Locate every line in the entries below that contains the word "Paulo" and copy each of those lines. Case counts.
-- Begin SOURCE MATERIAL --
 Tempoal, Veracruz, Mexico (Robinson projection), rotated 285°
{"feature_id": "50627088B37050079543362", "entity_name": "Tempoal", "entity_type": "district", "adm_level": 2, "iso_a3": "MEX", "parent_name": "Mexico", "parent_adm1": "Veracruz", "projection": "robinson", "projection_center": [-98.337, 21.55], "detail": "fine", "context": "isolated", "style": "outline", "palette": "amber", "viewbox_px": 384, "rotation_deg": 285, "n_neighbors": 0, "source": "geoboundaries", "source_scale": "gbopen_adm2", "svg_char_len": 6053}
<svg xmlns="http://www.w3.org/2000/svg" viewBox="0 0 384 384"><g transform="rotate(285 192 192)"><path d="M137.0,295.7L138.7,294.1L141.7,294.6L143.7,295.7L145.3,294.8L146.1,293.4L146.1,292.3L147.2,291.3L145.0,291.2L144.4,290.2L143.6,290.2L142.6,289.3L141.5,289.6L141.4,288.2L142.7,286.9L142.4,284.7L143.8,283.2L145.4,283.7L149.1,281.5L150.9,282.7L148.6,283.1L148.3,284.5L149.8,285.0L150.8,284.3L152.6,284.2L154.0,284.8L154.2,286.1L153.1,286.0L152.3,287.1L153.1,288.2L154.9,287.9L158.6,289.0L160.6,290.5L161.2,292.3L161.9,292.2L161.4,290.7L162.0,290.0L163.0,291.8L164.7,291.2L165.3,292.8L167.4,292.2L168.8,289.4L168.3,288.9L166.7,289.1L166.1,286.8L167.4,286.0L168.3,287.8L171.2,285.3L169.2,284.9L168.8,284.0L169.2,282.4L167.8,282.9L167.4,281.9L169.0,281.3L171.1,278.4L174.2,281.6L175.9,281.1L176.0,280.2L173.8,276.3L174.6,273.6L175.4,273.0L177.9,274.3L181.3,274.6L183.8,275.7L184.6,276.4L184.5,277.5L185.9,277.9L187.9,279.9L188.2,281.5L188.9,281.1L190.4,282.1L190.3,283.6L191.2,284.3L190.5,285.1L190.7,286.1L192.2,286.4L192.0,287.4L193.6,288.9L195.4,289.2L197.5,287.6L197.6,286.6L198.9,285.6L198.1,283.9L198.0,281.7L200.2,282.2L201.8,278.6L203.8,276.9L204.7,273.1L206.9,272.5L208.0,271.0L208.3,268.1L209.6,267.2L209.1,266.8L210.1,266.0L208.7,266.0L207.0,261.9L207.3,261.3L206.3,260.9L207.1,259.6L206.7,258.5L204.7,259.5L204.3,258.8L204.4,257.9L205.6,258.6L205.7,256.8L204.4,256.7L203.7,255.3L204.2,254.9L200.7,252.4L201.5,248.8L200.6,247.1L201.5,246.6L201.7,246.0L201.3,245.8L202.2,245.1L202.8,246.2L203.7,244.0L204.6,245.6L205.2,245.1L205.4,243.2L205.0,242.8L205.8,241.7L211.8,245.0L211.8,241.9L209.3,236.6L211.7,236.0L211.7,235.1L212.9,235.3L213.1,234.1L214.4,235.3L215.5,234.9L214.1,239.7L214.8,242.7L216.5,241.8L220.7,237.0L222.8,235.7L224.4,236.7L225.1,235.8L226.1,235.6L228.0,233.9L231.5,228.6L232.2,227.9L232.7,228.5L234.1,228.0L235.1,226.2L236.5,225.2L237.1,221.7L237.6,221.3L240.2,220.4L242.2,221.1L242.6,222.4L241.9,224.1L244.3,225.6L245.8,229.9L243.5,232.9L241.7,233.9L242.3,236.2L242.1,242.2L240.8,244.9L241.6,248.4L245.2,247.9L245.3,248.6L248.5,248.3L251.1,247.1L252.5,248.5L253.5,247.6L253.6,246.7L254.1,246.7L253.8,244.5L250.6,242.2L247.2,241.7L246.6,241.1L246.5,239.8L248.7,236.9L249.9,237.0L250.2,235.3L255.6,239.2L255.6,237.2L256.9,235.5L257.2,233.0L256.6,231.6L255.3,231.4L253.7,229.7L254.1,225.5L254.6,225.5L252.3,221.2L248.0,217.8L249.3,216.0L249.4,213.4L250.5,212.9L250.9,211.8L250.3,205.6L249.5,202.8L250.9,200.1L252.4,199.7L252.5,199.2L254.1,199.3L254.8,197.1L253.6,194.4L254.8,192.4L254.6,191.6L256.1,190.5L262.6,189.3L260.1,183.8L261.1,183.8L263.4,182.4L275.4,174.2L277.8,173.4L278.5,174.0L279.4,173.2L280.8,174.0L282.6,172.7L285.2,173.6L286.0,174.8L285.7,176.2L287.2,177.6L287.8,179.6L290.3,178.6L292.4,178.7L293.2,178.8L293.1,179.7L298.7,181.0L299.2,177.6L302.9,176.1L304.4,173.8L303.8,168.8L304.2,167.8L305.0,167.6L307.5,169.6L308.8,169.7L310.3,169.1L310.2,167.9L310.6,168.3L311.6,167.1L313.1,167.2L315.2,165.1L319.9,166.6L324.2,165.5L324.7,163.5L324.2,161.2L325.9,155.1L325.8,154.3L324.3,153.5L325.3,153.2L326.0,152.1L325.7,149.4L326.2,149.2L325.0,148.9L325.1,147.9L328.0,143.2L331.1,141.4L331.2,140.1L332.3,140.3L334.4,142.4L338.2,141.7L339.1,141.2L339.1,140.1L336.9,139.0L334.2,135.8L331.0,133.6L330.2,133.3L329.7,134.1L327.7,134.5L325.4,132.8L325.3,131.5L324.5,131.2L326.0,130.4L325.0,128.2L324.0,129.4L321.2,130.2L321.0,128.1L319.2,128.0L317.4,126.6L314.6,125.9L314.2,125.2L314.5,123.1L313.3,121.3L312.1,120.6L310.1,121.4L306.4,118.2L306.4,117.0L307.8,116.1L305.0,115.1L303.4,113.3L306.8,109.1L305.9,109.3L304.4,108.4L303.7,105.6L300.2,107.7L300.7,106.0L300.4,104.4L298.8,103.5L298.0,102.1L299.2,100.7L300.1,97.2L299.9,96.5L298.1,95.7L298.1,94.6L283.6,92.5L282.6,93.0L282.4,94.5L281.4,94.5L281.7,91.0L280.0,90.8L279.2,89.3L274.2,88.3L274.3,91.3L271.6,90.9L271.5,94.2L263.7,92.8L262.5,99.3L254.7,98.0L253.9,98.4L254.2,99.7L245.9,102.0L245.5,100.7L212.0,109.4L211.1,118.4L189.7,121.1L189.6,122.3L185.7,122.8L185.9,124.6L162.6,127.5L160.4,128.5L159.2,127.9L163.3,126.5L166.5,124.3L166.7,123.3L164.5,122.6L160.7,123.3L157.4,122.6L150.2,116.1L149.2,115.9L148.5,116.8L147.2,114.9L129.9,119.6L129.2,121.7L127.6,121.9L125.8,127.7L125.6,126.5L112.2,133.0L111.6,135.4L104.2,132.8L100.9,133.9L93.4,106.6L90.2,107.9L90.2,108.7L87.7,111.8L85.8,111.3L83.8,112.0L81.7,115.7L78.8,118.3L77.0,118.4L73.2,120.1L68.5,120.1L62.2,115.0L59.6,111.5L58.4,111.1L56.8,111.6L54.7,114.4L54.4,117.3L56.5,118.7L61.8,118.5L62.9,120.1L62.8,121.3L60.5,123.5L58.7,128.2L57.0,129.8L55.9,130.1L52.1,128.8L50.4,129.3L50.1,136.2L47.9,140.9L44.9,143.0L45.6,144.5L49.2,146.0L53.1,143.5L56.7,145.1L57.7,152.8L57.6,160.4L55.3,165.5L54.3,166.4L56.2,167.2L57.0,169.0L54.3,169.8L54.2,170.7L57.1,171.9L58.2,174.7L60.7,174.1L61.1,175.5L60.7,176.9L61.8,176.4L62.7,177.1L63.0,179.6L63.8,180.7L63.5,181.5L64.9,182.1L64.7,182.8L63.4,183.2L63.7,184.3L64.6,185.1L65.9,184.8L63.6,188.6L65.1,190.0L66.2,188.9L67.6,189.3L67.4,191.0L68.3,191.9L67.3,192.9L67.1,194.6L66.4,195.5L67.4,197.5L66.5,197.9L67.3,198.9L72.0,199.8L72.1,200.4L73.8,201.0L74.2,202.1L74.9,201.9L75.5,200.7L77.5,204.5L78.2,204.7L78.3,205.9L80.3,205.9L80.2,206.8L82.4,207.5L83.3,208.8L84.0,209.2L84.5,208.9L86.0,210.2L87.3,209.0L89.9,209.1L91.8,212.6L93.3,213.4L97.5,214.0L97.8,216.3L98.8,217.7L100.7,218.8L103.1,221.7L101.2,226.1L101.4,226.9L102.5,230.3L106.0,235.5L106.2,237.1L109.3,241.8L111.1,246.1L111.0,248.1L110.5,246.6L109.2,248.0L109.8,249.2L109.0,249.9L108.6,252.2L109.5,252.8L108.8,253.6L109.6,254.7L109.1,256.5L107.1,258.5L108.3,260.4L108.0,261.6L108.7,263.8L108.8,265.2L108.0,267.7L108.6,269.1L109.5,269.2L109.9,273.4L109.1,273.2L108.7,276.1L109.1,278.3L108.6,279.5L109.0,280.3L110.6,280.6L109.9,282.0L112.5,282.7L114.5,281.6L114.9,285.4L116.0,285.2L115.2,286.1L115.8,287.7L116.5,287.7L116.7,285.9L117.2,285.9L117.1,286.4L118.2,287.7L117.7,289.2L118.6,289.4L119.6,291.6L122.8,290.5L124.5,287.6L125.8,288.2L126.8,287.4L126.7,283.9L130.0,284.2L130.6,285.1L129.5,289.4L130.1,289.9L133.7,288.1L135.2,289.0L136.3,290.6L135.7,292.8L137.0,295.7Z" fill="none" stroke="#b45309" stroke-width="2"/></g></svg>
-- End SOURCE MATERIAL --
-- Begin SOURCE MATERIAL --
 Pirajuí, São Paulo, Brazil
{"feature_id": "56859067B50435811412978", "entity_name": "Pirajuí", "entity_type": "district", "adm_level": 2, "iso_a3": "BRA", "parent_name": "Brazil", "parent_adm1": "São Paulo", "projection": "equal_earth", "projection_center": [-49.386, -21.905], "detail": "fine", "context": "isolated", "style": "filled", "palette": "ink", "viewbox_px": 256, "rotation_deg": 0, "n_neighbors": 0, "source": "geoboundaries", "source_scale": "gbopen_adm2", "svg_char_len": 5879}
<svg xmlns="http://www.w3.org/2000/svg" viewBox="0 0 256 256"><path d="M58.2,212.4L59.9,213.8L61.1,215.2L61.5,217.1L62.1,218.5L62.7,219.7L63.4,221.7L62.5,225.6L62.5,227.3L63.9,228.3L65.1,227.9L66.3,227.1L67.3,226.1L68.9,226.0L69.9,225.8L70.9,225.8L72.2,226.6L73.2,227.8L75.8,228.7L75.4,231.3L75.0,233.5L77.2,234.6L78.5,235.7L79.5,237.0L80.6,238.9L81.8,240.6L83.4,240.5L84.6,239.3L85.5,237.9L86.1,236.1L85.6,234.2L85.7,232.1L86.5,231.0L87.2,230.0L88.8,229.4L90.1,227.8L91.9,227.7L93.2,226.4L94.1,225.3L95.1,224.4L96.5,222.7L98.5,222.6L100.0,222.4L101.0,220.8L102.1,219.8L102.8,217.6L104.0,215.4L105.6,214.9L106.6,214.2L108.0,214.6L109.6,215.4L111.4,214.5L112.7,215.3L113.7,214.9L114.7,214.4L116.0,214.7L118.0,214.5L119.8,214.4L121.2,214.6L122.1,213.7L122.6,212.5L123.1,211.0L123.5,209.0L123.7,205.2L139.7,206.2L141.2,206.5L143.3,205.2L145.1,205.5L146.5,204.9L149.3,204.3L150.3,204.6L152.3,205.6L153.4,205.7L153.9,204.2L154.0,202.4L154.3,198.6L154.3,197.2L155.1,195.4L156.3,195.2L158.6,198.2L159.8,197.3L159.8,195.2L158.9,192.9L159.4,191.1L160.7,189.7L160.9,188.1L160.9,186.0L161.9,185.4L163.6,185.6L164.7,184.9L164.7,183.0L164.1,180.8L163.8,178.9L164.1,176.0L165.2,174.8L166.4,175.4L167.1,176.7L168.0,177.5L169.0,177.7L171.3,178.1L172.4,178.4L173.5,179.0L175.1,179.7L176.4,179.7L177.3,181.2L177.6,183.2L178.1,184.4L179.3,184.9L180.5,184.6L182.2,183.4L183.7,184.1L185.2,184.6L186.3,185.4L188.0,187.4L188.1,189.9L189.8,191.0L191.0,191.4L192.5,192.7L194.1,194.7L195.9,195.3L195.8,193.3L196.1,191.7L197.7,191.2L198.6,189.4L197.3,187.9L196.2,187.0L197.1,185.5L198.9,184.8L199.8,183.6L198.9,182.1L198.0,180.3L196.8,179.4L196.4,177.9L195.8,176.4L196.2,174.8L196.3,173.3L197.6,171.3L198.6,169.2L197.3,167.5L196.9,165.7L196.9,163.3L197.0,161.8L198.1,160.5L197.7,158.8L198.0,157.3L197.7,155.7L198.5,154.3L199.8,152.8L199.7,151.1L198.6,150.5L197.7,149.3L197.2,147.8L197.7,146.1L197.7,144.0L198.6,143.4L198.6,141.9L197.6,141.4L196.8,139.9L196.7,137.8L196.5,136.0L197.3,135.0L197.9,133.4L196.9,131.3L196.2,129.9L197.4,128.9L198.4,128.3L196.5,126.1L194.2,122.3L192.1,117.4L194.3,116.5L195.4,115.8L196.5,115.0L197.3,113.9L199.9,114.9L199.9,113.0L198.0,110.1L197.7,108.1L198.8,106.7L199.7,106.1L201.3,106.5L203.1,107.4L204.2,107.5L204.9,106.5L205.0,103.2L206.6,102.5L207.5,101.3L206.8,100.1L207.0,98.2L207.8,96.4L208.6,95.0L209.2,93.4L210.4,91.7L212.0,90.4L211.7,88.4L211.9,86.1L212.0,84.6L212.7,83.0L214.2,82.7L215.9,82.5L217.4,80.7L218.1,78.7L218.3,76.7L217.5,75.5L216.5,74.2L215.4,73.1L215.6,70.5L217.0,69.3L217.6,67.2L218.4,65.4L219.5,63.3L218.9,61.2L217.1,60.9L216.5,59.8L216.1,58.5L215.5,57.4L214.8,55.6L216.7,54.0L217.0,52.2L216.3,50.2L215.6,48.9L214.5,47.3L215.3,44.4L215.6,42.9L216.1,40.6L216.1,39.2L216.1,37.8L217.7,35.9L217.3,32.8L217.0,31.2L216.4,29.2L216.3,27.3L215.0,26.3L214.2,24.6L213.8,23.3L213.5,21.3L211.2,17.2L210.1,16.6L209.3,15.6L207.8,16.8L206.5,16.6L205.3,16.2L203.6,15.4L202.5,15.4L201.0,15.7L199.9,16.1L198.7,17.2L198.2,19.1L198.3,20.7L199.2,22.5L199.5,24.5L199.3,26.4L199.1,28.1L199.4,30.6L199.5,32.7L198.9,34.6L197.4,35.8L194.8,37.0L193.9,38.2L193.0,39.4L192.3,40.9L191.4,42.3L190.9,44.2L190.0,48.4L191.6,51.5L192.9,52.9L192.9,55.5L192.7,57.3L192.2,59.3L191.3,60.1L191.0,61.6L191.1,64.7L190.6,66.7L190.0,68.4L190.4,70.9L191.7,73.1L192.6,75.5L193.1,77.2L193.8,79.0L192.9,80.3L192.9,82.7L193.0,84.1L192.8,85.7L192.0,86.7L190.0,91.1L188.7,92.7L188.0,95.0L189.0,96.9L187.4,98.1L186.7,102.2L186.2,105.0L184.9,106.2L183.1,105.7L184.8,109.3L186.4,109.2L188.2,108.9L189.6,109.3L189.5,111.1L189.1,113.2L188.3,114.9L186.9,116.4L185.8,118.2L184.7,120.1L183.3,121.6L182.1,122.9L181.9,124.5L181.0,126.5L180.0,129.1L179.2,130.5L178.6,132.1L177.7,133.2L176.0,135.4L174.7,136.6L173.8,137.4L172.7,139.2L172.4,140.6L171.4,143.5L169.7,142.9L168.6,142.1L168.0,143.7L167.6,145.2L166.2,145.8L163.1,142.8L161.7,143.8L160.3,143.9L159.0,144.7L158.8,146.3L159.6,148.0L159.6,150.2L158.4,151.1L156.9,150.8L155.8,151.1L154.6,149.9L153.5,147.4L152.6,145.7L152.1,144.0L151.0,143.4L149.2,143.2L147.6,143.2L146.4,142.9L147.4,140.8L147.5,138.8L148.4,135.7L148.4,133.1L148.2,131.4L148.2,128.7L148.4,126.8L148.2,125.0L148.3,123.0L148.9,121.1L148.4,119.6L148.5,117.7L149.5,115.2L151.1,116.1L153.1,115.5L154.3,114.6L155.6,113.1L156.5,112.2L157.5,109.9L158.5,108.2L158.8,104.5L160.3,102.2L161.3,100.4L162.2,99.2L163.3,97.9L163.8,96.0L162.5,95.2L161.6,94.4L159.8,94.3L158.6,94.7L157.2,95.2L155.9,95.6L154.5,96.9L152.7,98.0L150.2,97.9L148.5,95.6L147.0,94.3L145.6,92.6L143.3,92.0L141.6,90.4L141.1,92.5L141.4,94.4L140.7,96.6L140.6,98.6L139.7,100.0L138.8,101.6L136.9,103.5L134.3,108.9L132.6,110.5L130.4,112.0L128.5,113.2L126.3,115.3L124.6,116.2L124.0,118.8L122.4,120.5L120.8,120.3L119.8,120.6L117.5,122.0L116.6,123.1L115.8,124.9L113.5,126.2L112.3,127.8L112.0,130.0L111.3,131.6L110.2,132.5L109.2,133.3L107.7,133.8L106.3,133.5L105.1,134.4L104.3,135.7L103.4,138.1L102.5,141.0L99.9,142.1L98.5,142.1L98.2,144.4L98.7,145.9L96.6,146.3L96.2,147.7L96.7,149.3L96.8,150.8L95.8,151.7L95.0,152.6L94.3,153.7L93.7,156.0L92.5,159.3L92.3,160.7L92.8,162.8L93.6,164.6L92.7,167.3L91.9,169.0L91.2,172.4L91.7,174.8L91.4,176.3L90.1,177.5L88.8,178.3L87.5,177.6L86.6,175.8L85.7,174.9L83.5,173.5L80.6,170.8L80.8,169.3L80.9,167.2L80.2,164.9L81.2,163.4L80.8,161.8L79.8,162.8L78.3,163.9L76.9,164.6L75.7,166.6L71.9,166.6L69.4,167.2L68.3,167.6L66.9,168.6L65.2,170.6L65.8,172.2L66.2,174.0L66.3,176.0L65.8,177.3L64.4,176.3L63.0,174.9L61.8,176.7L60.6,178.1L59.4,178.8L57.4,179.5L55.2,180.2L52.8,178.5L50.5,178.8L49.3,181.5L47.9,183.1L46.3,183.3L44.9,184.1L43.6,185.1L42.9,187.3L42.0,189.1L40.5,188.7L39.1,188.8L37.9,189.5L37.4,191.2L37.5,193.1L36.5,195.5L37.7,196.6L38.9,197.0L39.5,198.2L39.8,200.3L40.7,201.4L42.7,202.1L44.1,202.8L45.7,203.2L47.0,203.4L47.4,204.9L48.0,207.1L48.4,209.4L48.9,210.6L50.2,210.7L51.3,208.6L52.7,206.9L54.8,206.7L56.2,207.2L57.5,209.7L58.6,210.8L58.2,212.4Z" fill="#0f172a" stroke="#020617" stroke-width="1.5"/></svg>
-- End SOURCE MATERIAL --
> [EXERCISE ANSWER]
 Pirajuí, São Paulo, Brazil
{"feature_id": "56859067B50435811412978", "entity_name": "Pirajuí", "entity_type": "district", "adm_level": 2, "iso_a3": "BRA", "parent_name": "Brazil", "parent_adm1": "São Paulo", "projection": "equal_earth", "projection_center": [-49.386, -21.905], "detail": "fine", "context": "isolated", "style": "filled", "palette": "ink", "viewbox_px": 256, "rotation_deg": 0, "n_neighbors": 0, "source": "geoboundaries", "source_scale": "gbopen_adm2", "svg_char_len": 5879}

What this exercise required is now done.